Net banking income, the equivalent to turnover, also increased, reaching €33.4 billion, compared to €31.9 billion in 2020. This dynamic was made possible by a strong increase in customer numbers, with the group now counting almost 153 million customers worldwide. 

“We have added five million new customers in the last 12 months alone,” said Botin.

Santander performed particularly well in Europe and North America, with profits doubling in constant euros compared to 2020. In the UK, where Santander has a strong presence, current profit even “quadrupled” over the same period to €1.6 billion.

Last year’s net loss was the first in Banco Santander’s history, after having to revise downwards the value of several of its subsidiaries, notably in the UK, because of COVID.

The banking giant, which cut nearly 3,500 jobs at the end of 2020, in September announced an interim shareholder payout of €1.7 billion for its 2021 results. “In the coming weeks, we will announce additional compensation linked to the 2021 results,” it said.

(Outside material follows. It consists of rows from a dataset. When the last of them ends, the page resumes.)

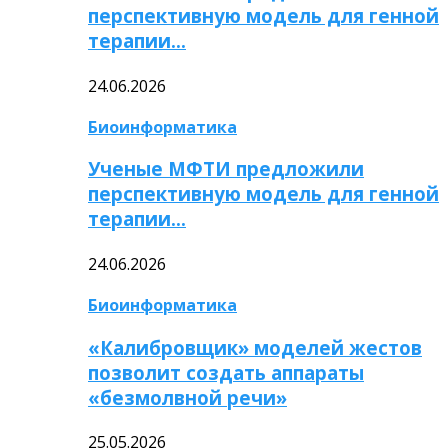
перспективную модель для генной
терапии…
24.06.2026
Биоинформатика
Ученые МФТИ предложили
перспективную модель для генной
терапии…
24.06.2026
Биоинформатика
«Калибровщик» моделей жестов
позволит создать аппараты
«безмолвной речи»
25.05.2026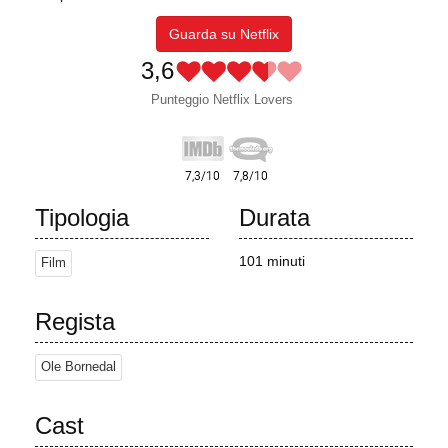
Guarda su Netflix
3,6
Punteggio Netflix Lovers
Tipologia
Durata
101 minuti
Film
Regista
Ole Bornedal
Cast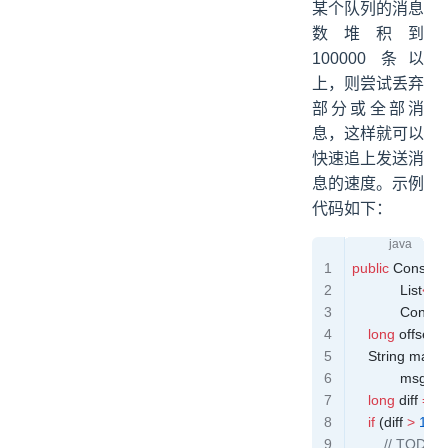
某个队列的消息
数堆积到
100000 条以
上，则尝试丢弃
部分或全部消
息，这样就可以
快速追上发送消
息的速度。示例
代码如下：
public
 Consume
            List
<
Me
            Con
    long
 offset 
=
    String
 maxOf
            msgs
.
g
    long
 diff 
=
 L
    if
 (diff 
>
 100
        //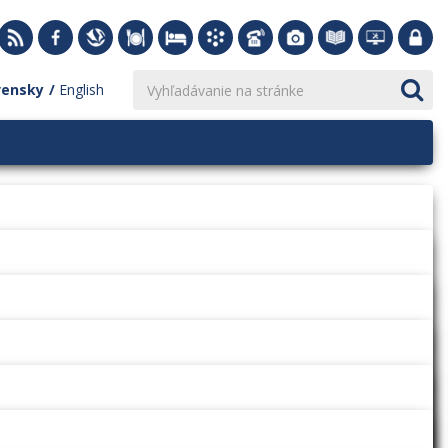
vensky
English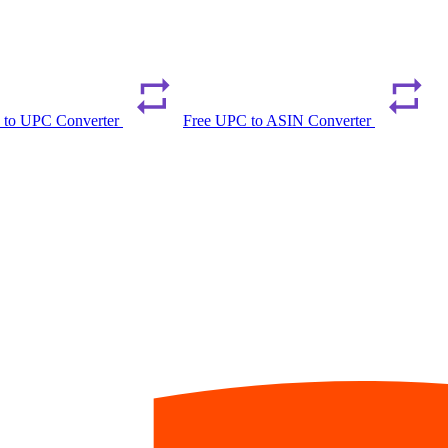
 to UPC Converter
Free UPC to ASIN Converter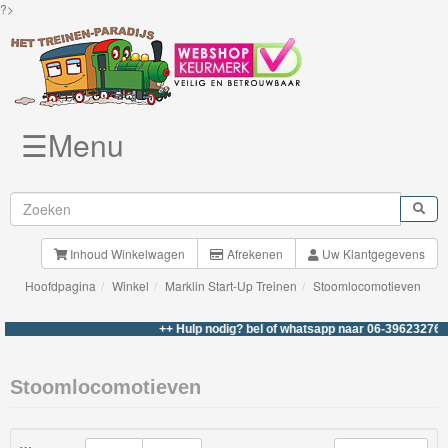
?>
☰Menu
Knuffels
Brio
Treinen
Inhoud Winkelwagen
Afrekenen
Uw Klantgegevens
Hoofdpagina
Winkel
Marklin Start-Up Treinen
Stoomlocomotieven
BigJigs
Rails
++ Hulp nodig? bel of whatsapp naar 06-39623276 +++
&
Road
Stoomlocomotieven
Märklin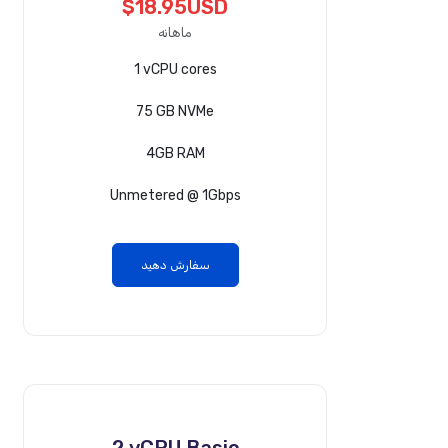
$18.95USD
ماهانه
1 vCPU cores
75 GB NVMe
4GB RAM
Unmetered @ 1Gbps
سفارش دهید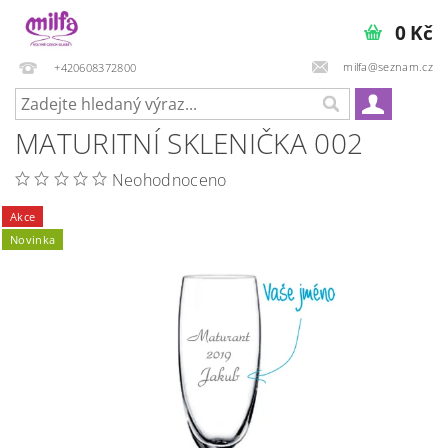
0 Kč
milfa@seznam.cz
+420608372800
MATURITNÍ SKLENIČKA 002
Neohodnoceno
Akce
Novinka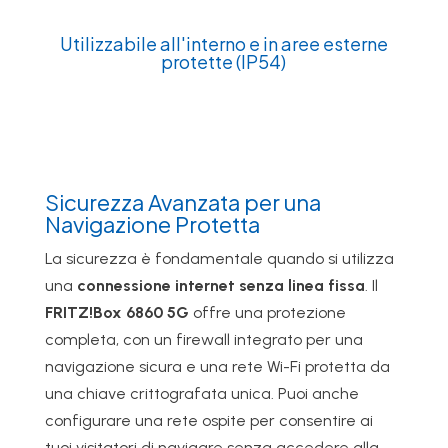
Utilizzabile all'interno e in aree esterne
protette (IP54)
Sicurezza Avanzata per una
Navigazione Protetta
La sicurezza è fondamentale quando si utilizza
una
connessione internet senza linea fissa
. Il
FRITZ!Box 6860 5G
offre una protezione
completa, con un firewall integrato per una
navigazione sicura e una rete Wi-Fi protetta da
una chiave crittografata unica. Puoi anche
configurare una rete ospite per consentire ai
tuoi visitatori di navigare senza accedere alla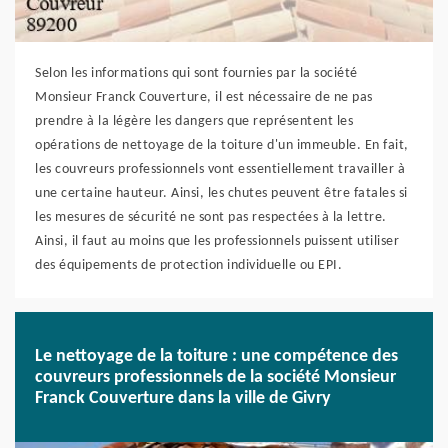
Selon les informations qui sont fournies par la société
Monsieur Franck Couverture, il est nécessaire de ne pas
prendre à la légère les dangers que représentent les
opérations de nettoyage de la toiture d'un immeuble. En fait,
les couvreurs professionnels vont essentiellement travailler à
une certaine hauteur. Ainsi, les chutes peuvent être fatales si
les mesures de sécurité ne sont pas respectées à la lettre.
Ainsi, il faut au moins que les professionnels puissent utiliser
des équipements de protection individuelle ou EPI.
Le nettoyage de la toiture : une compétence des
couvreurs professionnels de la société Monsieur
Franck Couverture dans la ville de Givry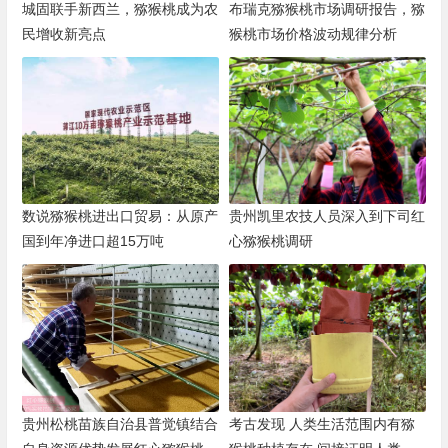
城固联手新西兰，猕猴桃成为农
布瑞克猕猴桃市场调研报告，猕
民增收新亮点
猴桃市场价格波动规律分析
数说猕猴桃进出口贸易：从原产
贵州凯里农技人员深入到下司红
国到年净进口超15万吨
心猕猴桃调研
贵州松桃苗族自治县普觉镇结合
考古发现 人类生活范围内有猕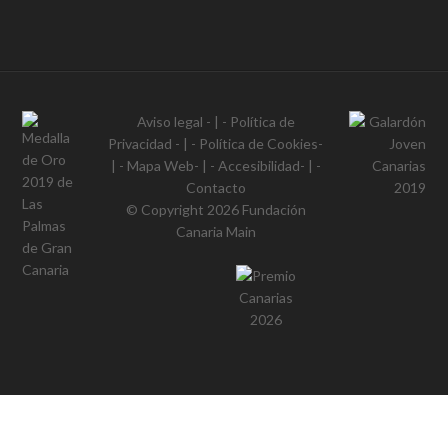
Aviso legal
- | -
Política de
Privacidad
- | -
Política de Cookies
-
| -
Mapa Web
- | -
Accesibilidad
- | -
Contacto
© Copyright 2026
Fundación
Canaria Main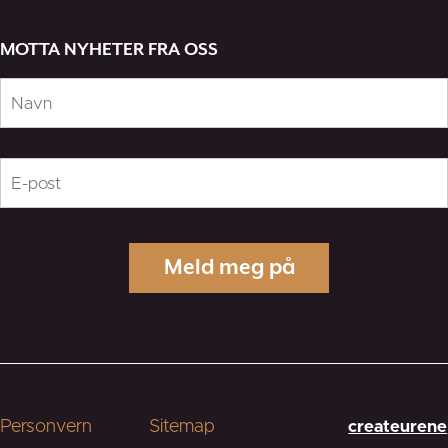
MOTTA NYHETER FRA OSS
Personvern
Sitemap
createurene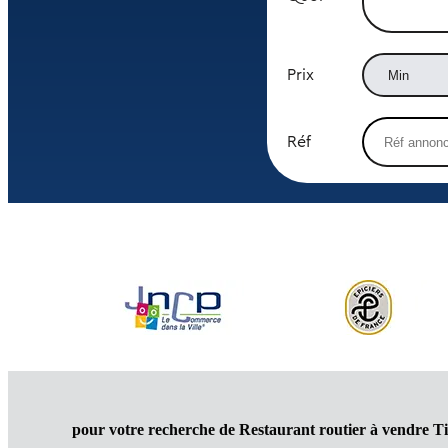
Prix
Réf
pour votre recherche de Restaurant routier à vendre 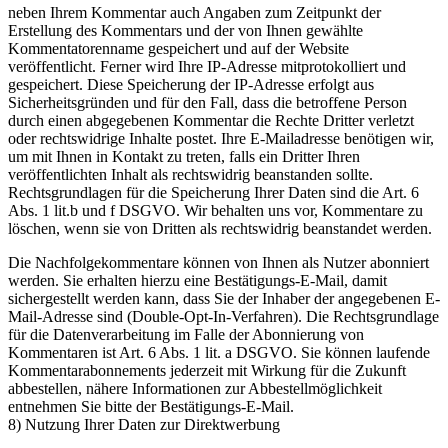
neben Ihrem Kommentar auch Angaben zum Zeitpunkt der
Erstellung des Kommentars und der von Ihnen gewählte
Kommentatorenname gespeichert und auf der Website
veröffentlicht. Ferner wird Ihre IP-Adresse mitprotokolliert und
gespeichert. Diese Speicherung der IP-Adresse erfolgt aus
Sicherheitsgründen und für den Fall, dass die betroffene Person
durch einen abgegebenen Kommentar die Rechte Dritter verletzt
oder rechtswidrige Inhalte postet. Ihre E-Mailadresse benötigen wir,
um mit Ihnen in Kontakt zu treten, falls ein Dritter Ihren
veröffentlichten Inhalt als rechtswidrig beanstanden sollte.
Rechtsgrundlagen für die Speicherung Ihrer Daten sind die Art. 6
Abs. 1 lit.b und f DSGVO. Wir behalten uns vor, Kommentare zu
löschen, wenn sie von Dritten als rechtswidrig beanstandet werden.
Die Nachfolgekommentare können von Ihnen als Nutzer abonniert
werden. Sie erhalten hierzu eine Bestätigungs-E-Mail, damit
sichergestellt werden kann, dass Sie der Inhaber der angegebenen E-
Mail-Adresse sind (Double-Opt-In-Verfahren). Die Rechtsgrundlage
für die Datenverarbeitung im Falle der Abonnierung von
Kommentaren ist Art. 6 Abs. 1 lit. a DSGVO. Sie können laufende
Kommentarabonnements jederzeit mit Wirkung für die Zukunft
abbestellen, nähere Informationen zur Abbestellmöglichkeit
entnehmen Sie bitte der Bestätigungs-E-Mail.
8) Nutzung Ihrer Daten zur Direktwerbung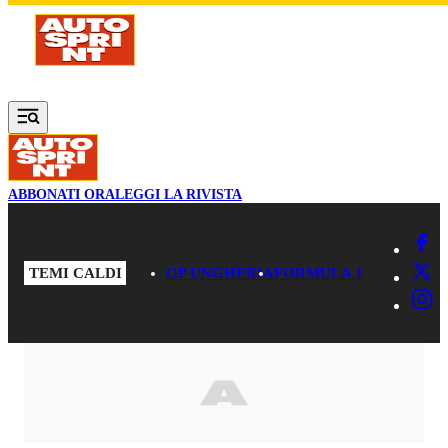
Vai al contenuto principale
ABBONATI ORA
LEGGI LA RIVISTA
TEMI CALDI
GP UNGHERIA
FORMULA 1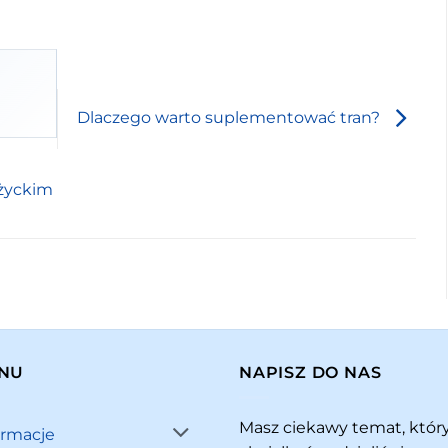
Dlaczego warto suplementować tran?
życkim
NU
NAPISZ DO NAS
Masz ciekawy temat, któ
ormacje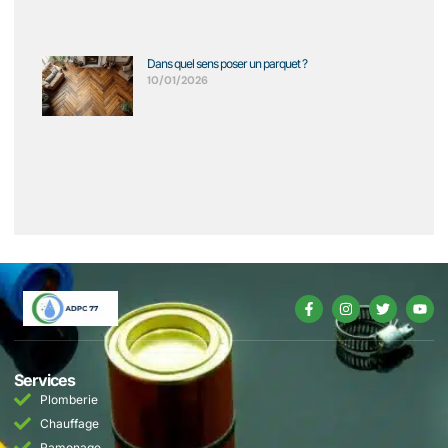
Dans quel sens poser un parquet ?
10/01/2026
Services
Plomberie
Chauffage
Ramonage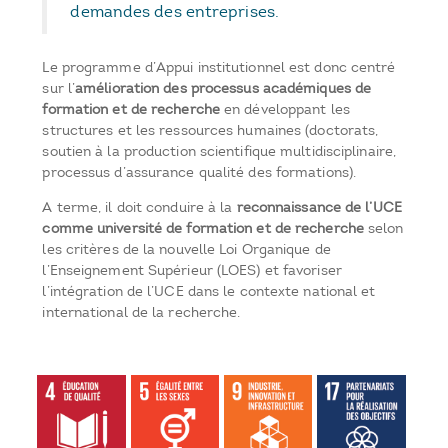
demandes des entreprises.
Le programme d’Appui institutionnel est donc centré
sur l’
amélioration des processus académiques de
formation et de recherche
en développant les
structures et les ressources humaines (doctorats,
soutien à la production scientifique multidisciplinaire,
processus d’assurance qualité des formations).
A terme, il doit conduire à la
reconnaissance de l’UCE
comme université de formation et de recherche
selon
les critères de la nouvelle Loi Organique de
l’Enseignement Supérieur (LOES) et favoriser
l’intégration de l’UCE dans le contexte national et
international de la recherche.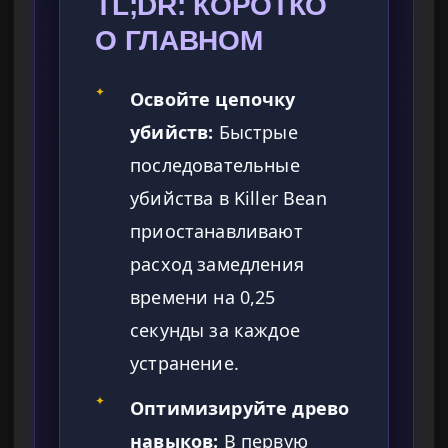
TL;DR: КОРОТКО
О ГЛАВНОМ
✦
Освойте цепочку
убийств:
Быстрые
последовательные
убийства в Killer Bean
приостанавливают
расход замедления
времени на 0,25
секунды за каждое
устранение.
✦
Оптимизируйте древо
навыков:
В первую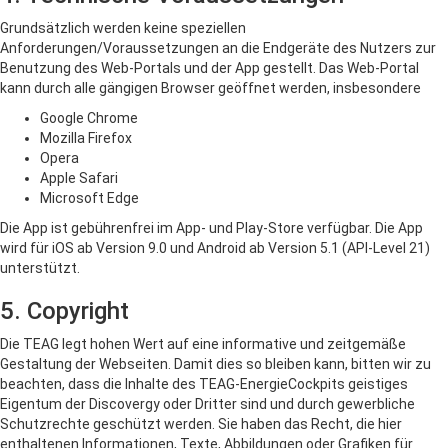
Grundsätzlich werden keine speziellen
Anforderungen/Voraussetzungen an die Endgeräte des Nutzers zur
Benutzung des Web-Portals und der App gestellt. Das Web-Portal
kann durch alle gängigen Browser geöffnet werden, insbesondere
Google Chrome
Mozilla Firefox
Opera
Apple Safari
Microsoft Edge
Die App ist gebührenfrei im App- und Play-Store verfügbar. Die App
wird für iOS ab Version 9.0 und Android ab Version 5.1 (API-Level 21)
unterstützt.
5. Copyright
Die TEAG legt hohen Wert auf eine informative und zeitgemäße
Gestaltung der Webseiten. Damit dies so bleiben kann, bitten wir zu
beachten, dass die Inhalte des TEAG-EnergieCockpits geistiges
Eigentum der Discovergy oder Dritter sind und durch gewerbliche
Schutzrechte geschützt werden. Sie haben das Recht, die hier
enthaltenen Informationen, Texte, Abbildungen oder Grafiken für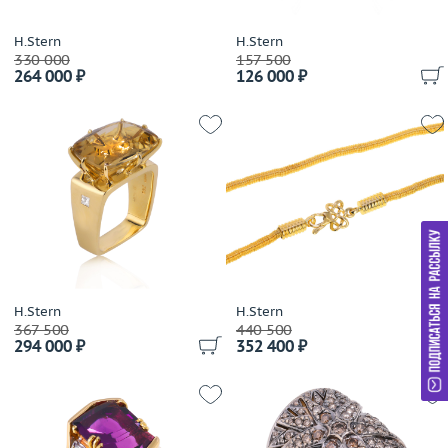
Gassan
Gavello
H.Stern
H.Stern
330 000
157 500
Genuine Miracle
264 000 ₽
126 000 ₽
German Kabirski
Giampiero Fiorini
Gianni Lazzaro
Gilan
Gilbert Albert
Gilberto Cassola
Giloro
Giorgio Visconti
Giovanni Ferraris
H.Stern
H.Stern
Girard Perregaux
367 500
440 500
294 000 ₽
352 400 ₽
Gold Dreams
Gold Of Brazil
Gourji
Grand Maitre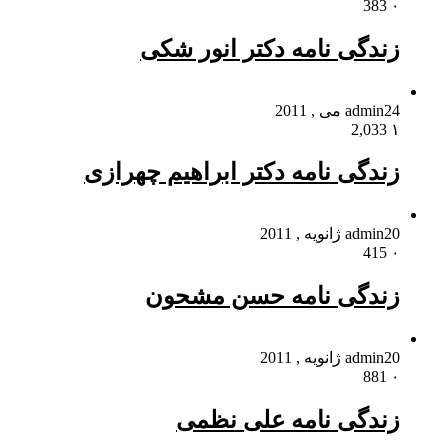
383
۰
زندگی نامه دکتر انور شکی
24 می , 2011
admin
2,033
۱
زندگی نامه دکتر ابراهیم چهرازی
20 ژانویه , 2011
admin
415
۰
زندگی نامه حسن مشحون
20 ژانویه , 2011
admin
881
۰
زندگی نامه علی نظمی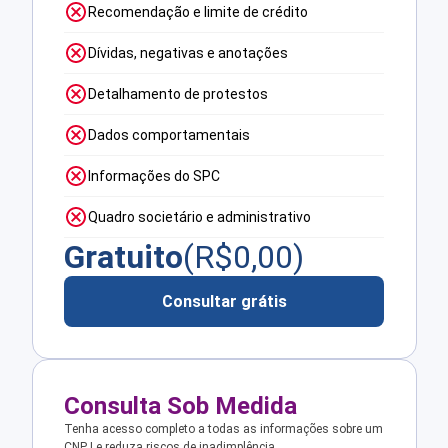
Recomendação e limite de crédito
Dívidas, negativas e anotações
Detalhamento de protestos
Dados comportamentais
Informações do SPC
Quadro societário e administrativo
Gratuito
(R$
0,00
)
Consultar grátis
Consulta Sob Medida
Tenha acesso completo a todas as informações sobre um
CNPJ e reduza riscos de inadimplência.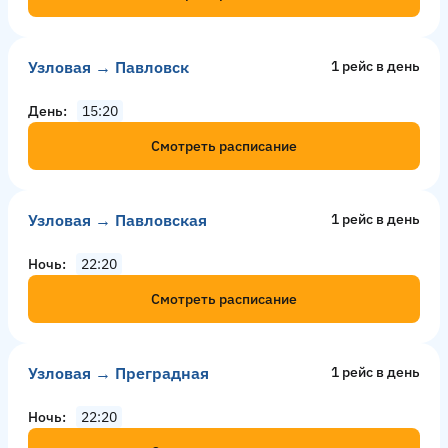
Узловая → Павловск
1 рейс в день
День
15:20
Смотреть расписание
Узловая → Павловская
1 рейс в день
Ночь
22:20
Смотреть расписание
Узловая → Преградная
1 рейс в день
Ночь
22:20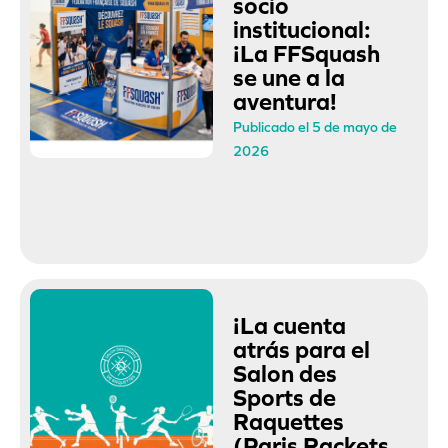
socio
institucional:
¡La FFSquash
se une a la
aventura!
Publicado el 5 de mayo de
2026
¡La cuenta
atrás para el
Salon des
Sports de
Raquettes
(Paris Rackets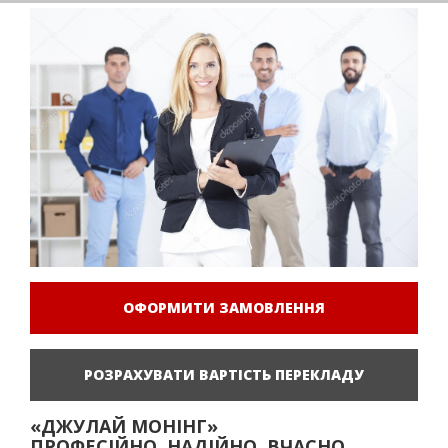
ОФОРМИТИ ЗАМОВЛЕННЯ
РОЗРАХУВАТИ ВАРТІСТЬ ПЕРЕКЛАДУ
«ДЖУЛАЙ МОНІНГ»
ПРОФЕСІЙНО, НАДІЙНО, ВЧАСНО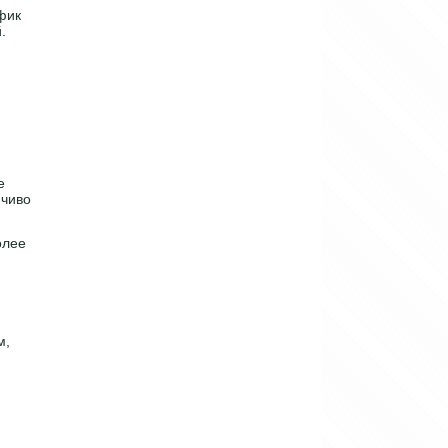
фик
.
е
йчиво
олее
м,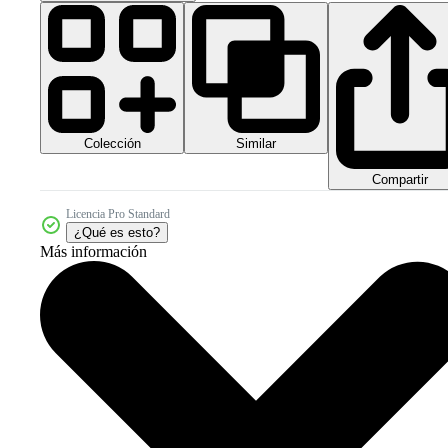
Colección
Similar
Compartir
Licencia Pro Standard
¿Qué es esto?
Más información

The group, which mainly operates in Spain but also in Latin America, Mexico and Turkey, posted profits of €4.65 billion ($5.25 billion), up from €1.3 billion a year earlier.

The result, which followed a solid fourth quarter with profits of €1.34 billion, was higher than expected, with FactSet analysts expecting a figure of €4.32 billion .

Excluding non-recurring items, such as the outcome of a restructuring plan launched last year, it generated profits of 5.07 billion euros in what was the highest figure “in 10 years”, the bank said in a statement.

In 2020, the Spanish bank saw its net profit tumble 63 percent as a result of asset depreciation and provisions taken against an increase in bad loans due to the economic fallout of the virus crisis.

“The economic recovery over the past year has brought with it a marked upturn in banking activity, mainly in the loan portfolio,” the bank explained, pointing to a reduction of the provisions put in place because of Covid.

In 2021, BBVA added a “record” 8.7 million new customers, largely due to the growth of its online activities. It now has 81.7 million customers worldwide.

The group’s net interest margins also rose 6.1 percent year-on-year to €14.7 billion, said the bank, which is undergoing a cost-cutting drive.

So far, it has axed 2,935 jobs and closed down 480 branches as the banking sector undergoes increasing digitalisation and fewer and fewer transactions are carried out over the counter.

At the end of 2020, BBVA sold its US unit to PNC Financial Services for nearly 10 billion euros and decided to reinvest some of the funds in the Turkish market.

In November, it launched a bid to take full control of its Turkish lending subsidiary Garanti, offering €2.25 billion ($2.6 billion) to buy the 50.15 percent stake it does not yet own.

The deal should be finalised in the first quarter of 2022.